* **What is expected**
Quote the rows below word for word, starting at the first row and ending with the row that contains "0.001191, 0.998437, 0.425979]]", including that row.

* **Records shown**
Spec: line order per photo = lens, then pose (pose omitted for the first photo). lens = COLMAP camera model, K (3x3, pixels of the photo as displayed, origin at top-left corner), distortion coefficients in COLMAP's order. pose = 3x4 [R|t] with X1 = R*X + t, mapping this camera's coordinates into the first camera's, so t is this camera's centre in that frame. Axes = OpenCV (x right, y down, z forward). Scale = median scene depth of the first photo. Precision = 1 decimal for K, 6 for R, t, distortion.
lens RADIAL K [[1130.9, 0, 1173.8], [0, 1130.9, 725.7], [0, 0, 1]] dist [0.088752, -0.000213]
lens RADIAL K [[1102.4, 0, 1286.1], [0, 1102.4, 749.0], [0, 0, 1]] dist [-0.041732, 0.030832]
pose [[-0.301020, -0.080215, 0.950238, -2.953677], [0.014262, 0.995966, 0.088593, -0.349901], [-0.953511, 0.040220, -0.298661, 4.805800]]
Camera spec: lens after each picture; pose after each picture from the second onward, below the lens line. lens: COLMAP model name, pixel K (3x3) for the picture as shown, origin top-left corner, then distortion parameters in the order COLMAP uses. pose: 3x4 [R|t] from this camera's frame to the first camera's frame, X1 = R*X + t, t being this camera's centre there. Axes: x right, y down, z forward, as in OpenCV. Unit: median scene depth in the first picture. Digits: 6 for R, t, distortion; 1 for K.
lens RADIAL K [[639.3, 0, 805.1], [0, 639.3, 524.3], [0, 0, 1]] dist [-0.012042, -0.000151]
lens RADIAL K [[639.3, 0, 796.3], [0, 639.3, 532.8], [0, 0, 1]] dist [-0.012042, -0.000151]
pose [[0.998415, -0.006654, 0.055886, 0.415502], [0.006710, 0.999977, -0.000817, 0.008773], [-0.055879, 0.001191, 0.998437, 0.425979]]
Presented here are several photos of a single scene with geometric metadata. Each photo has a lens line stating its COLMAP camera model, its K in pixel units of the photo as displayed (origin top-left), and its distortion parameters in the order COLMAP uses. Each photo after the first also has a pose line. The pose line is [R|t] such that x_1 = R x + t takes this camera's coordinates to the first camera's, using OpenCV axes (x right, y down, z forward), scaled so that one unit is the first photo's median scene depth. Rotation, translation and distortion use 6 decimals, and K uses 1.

* **The answer**
Spec: line order per photo = lens, then pose (pose omitted for the first photo). lens = COLMAP camera model, K (3x3, pixels of the photo as displayed, origin at top-left corner), distortion coefficients in COLMAP's order. pose = 3x4 [R|t] with X1 = R*X + t, mapping this camera's coordinates into the first camera's, so t is this camera's centre in that frame. Axes = OpenCV (x right, y down, z forward). Scale = median scene depth of the first photo. Precision = 1 decimal for K, 6 for R, t, distortion.
lens RADIAL K [[1130.9, 0, 1173.8], [0, 1130.9, 725.7], [0, 0, 1]] dist [0.088752, -0.000213]
lens RADIAL K [[1102.4, 0, 1286.1], [0, 1102.4, 749.0], [0, 0, 1]] dist [-0.041732, 0.030832]
pose [[-0.301020, -0.080215, 0.950238, -2.953677], [0.014262, 0.995966, 0.088593, -0.349901], [-0.953511, 0.040220, -0.298661, 4.805800]]
Camera spec: lens after each picture; pose after each picture from the second onward, below the lens line. lens: COLMAP model name, pixel K (3x3) for the picture as shown, origin top-left corner, then distortion parameters in the order COLMAP uses. pose: 3x4 [R|t] from this camera's frame to the first camera's frame, X1 = R*X + t, t being this camera's centre there. Axes: x right, y down, z forward, as in OpenCV. Unit: median scene depth in the first picture. Digits: 6 for R, t, distortion; 1 for K.
lens RADIAL K [[639.3, 0, 805.1], [0, 639.3, 524.3], [0, 0, 1]] dist [-0.012042, -0.000151]
lens RADIAL K [[639.3, 0, 796.3], [0, 639.3, 532.8], [0, 0, 1]] dist [-0.012042, -0.000151]
pose [[0.998415, -0.006654, 0.055886, 0.415502], [0.006710, 0.999977, -0.000817, 0.008773], [-0.055879, 0.001191, 0.998437, 0.425979]]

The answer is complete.